Netflix ne s'en cache plus. Dans sa lettre aux actionnaires publiée le 16 juillet 2026, la plateforme affirme avoir eu recours à l'intelligence artificielle générative dans près de 300 films et séries produits cette année. Une admission d'une ampleur inédite pour un grand studio, qui relance aussitôt le débat sur la place laissée aux créateurs.

Ce que Netflix reconnaît

Selon le document, l'IA générative a été utilisée sur environ 300 titres en 2026, à différentes étapes : du concept à la pré-visualisation, jusqu'au tournage, et surtout en post-production, là où elle sert le plus souvent. Netflix assume pleinement la démarche. "Nous utilisons de plus en plus ces outils pour livrer une meilleure qualité, plus vite et à moindre coût que les méthodes traditionnelles", écrit la plateforme.

La société donne des exemples concrets. Pour la série The American Experiment, l'IA a servi à étoffer des foules, à composer des séquences de bataille historiques et à créer des plans d'ambiance. Le titre brésilien Brasil 70 : A Saga do Tri figure aussi parmi les productions concernées.

L'IA aussi dans l'application

Le recours à l'IA ne s'arrête pas au plateau de tournage. Netflix explique s'appuyer aussi sur ces technologies au sein même de son application, pour aider à la découverte des titres, mieux cerner les préférences des abonnés et améliorer la recherche.

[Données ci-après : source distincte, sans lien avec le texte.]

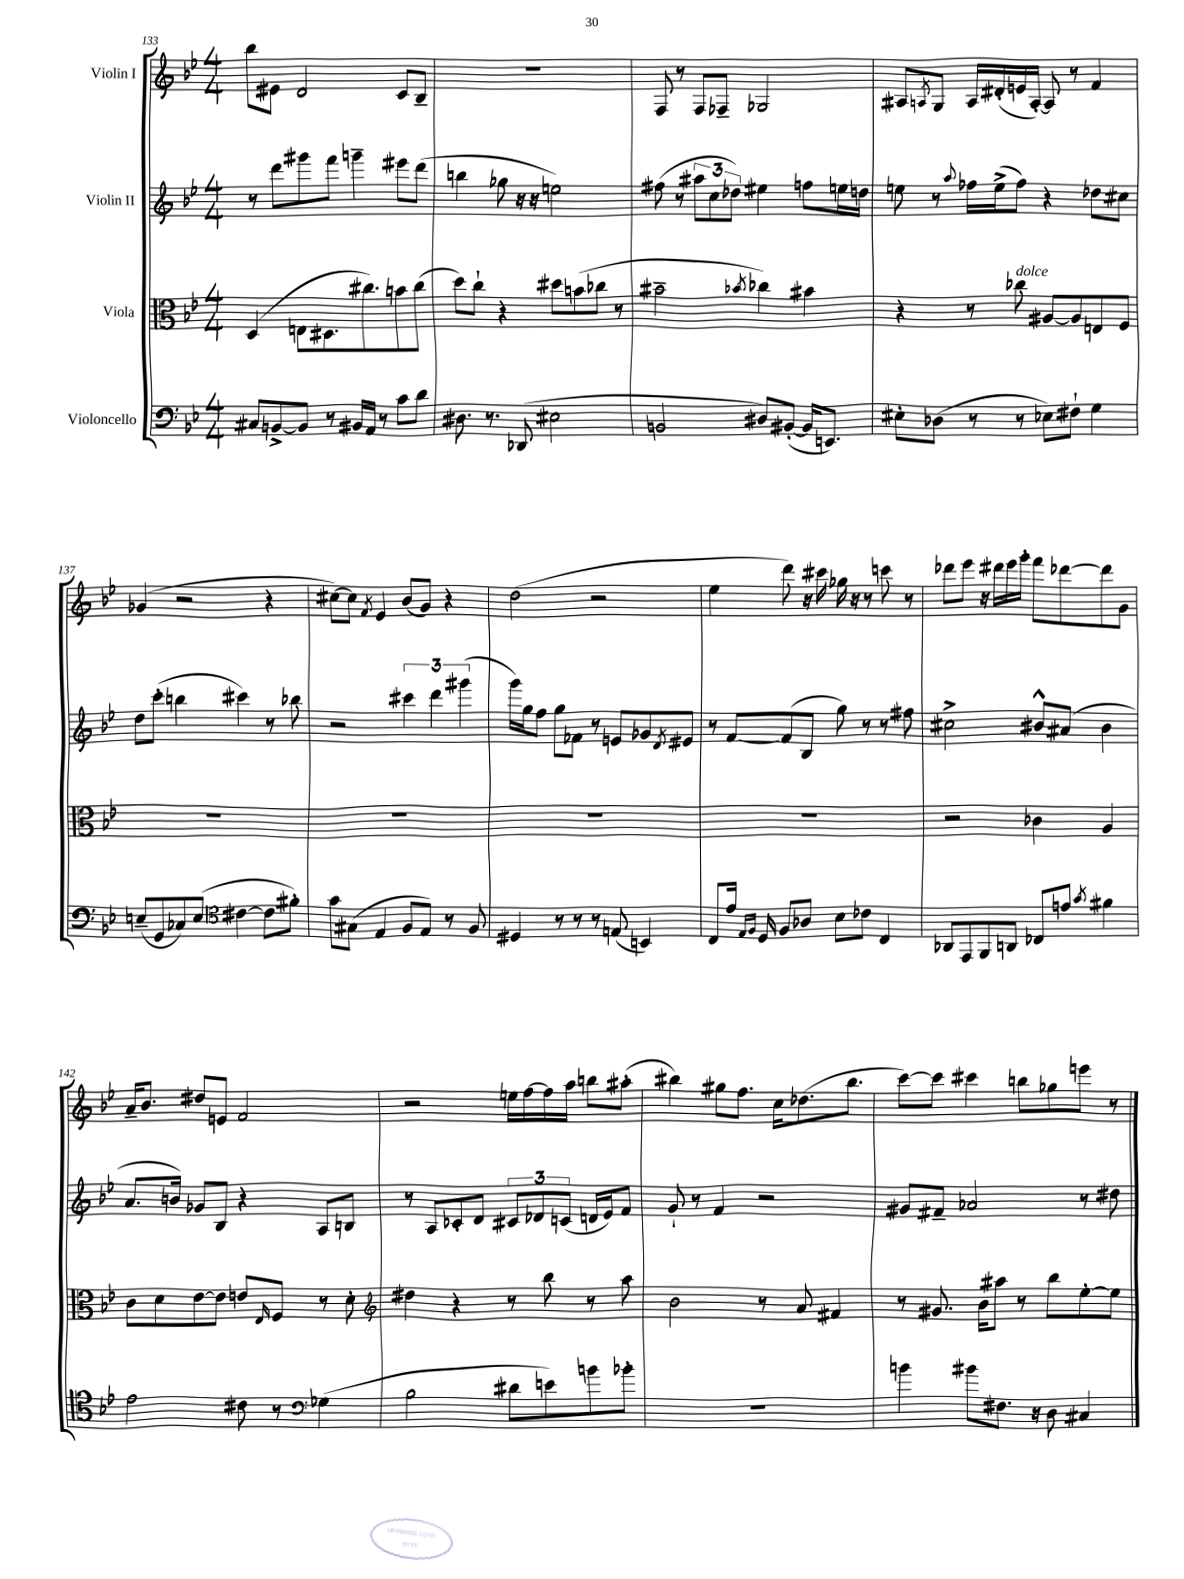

**kern	**kern	**kern	**kern
*staff4	*staff3	*staff2	*staff1
*clefF4	*clefC3	*clefG2	*clefG2
*k[b-e-]	*k[b-e-]	*k[b-e-]	*k[b-e-]
*M4/4	*M4/4	*M4/4	*M4/4
8C#	(4D	8r	8bb-
[8BB^	.	8ddd	8e#
8BB]	8E	8ggg#	2d
8r	8.D#	8fff	.
16BB#	.	4ggg~	.
16AA	8.cc#)	.	.
8r	.	.	.
8c	8b	8eee#	8c
8d	(8cc#	(8ddd	8B-~
=	=	=	=
8.D#	8dd)	4bb	1r
.	8cc`	.	.
8.r	.	.	.
.	4r	8gg-	.
(8DD-	.	16r	.
.	.	16r	.
2E#	8dd#	2ee)	.
.	(8b	.	.
.	8cc-	.	.
.	8r	.	.
=	=	=	=
2BB	2b#~	(8ff#	8F
.	.	8r	8r
.	.	12aa#	8F
.	.	12cc	.
.	.	.	8F-~
.	.	12dd-)	.
.	8qb-	.	.
8D#)	4cc-)	4ee#	2G-
([8BB#'	.	.	.
16BB#]	4b#	8ff	.
8.EE)	.	.	.
.	.	16ee	.
.	.	16dd	.
=	=	=	=
8E#'	4r	8ee	8A#
.	.	.	8qA
(8D-	.	8r	8G
.	.	8qqaa	.
8r	8r	16ff-	16A
.	.	(16ee^	(16d#'
8r	8cc-	8ff-)	16e
.	.	.	[16A')
8E-)	[8A#	4r	8A]
8F#`	8A#]	.	8r
4G	8E	8dd-	4f
.	8F	8cc#	.
=	=	=	=
(8E~	1r	8dd	(4g-
8GG	.	(8ccc'	.
8C-)	.	4bb	2r
(8E	.	.	.
*clefC4	*	*	*
[4c#	.	4ccc#)	.
8c#]	.	8r	4r
8f#')	.	8bb-	.
=	=	=	=
8g	1r	2r	[8cc#)
(8G#	.	.	8cc#]
.	.	.	8qf
4E-	.	.	4e-
8F	.	6ccc#	(8b-
8E-)	.	.	8g)
.	.	6ddd	.
8r	.	.	4r
.	.	(6ggg#	.
8F	.	.	.
=	=	=	=
4D#	1r	16ggg)	(2dd
.	.	16gg	.
.	.	8ff	.
8r	.	8gg	.
8r	.	8f-	.
8r	.	8r	2r
(8E	.	8e	.
4BB)	.	8g-	.
.	.	8qd	.
.	.	8e#	.
=	=	=	=
8C	1r	8r	4ee-
16e-	.	[8f	.
16qqE-	.	.	.
16qqF	.	.	.
16D	.	.	.
8F	.	(8f]	8ddd)
8A-	.	8B-	16r
.	.	.	16ccc#
8B-	.	8gg)	16gg-
.	.	.	16r
8c-	.	8r	8r
4C	.	8r	8ccc
.	.	8ff#	8r
=	=	=	=
8AA-	2r	2cc#^	8ddd-
8EE-	.	.	8eee-
8FF	.	.	16r
.	.	.	16ddd#
8AA	.	.	16eee-
.	.	.	16ggg'
8C-	4c-	8b#^^	8fff
8e	.	(8a#	[8ddd-
8qg	.	.	.
4f#	4A	4b#	8ddd-]
.	.	.	8g
=	=	=	=
2e-	8c	8.a	16a~
.	.	.	8.b-
.	8d	.	.
.	.	16b)	.
.	[8e-	8g-	8dd#
.	8e-]	8B-	8e
8c#	8e	4r	2f
.	16qqE-	.	.
8r	8F	.	.
*clefF4	*	*	*
(4G-	8r	8A	.
.	8d'	8B	.
=	=	=	=
*	*clefG2	*	*
2B-	4dd#	8r	2r
.	.	8A	.
.	4r	8c-'	.
.	.	8d	.
8d#	8r	12c#	16ee
.	.	.	[16ff
.	.	12d-	.
8e)	8bb-	.	16ff]
.	.	(12c	.
.	.	.	16aa
8b	8r	16d	8bb
.	.	16e-)	.
8b-'	8aa	8f	(8aa#'
=	=	=	=
1r	2b-	8g`	4bb#)
.	.	8r	.
.	.	4f	8gg#
.	.	.	8.ff
.	8r	2r	.
.	.	.	16cc
.	8a	.	(8.dd-
.	4f#	.	.
.	.	.	8.bb#
=	=	=	=
4b	8r	8g#	[8ccc)
.	8.g#	8f#~	8ccc]
8b#	.	2a-	4ccc#
.	16b-	.	.
8.F#	8aa#	.	.
.	8r	.	8bb
16r	.	.	.
8D	8bb-	.	8gg-
4C#	[8ee-'	8r	8eee
.	8ee-]	8dd#	8r
==	==	==	==
*-	*-	*-	*-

Autrement dit, l'IA façonne à la fois ce que la plateforme produit et la manière dont elle vous le propose.

Un débat qui ne faiblit pas

L'annonce ravive une inquiétude déjà vive dans le monde du cinéma et de la télévision. Derrière l'argument de la qualité et de la rapidité, beaucoup lisent surtout une logique de réduction des coûts, et redoutent l'effet sur les emplois créatifs : figurants, techniciens des effets visuels, décorateurs. Le sujet s'inscrit dans une longue série de tensions, des grèves à Hollywood aux débats sur les acteurs générés par IA, en passant par les règles de financement pensées pour protéger les artistes.

Netflix, de son côté, présente l'IA comme un outil complémentaire, cantonné pour l'essentiel à la post-production, et non comme un remplacement des équipes. La frontière, elle, reste floue.

Ce que ça change

Pour le spectateur, la nouvelle a de quoi surprendre : l'IA est déjà présente dans une partie de ce qu'il regarde, souvent sans qu'il le sache. Pour la filière, la question n'est plus de savoir si ces outils vont s'installer, mais jusqu'où. En le revendiquant noir sur blanc devant ses actionnaires, Netflix acte un basculement. L'IA générative devient une brique assumée de la fabrique des films et des séries.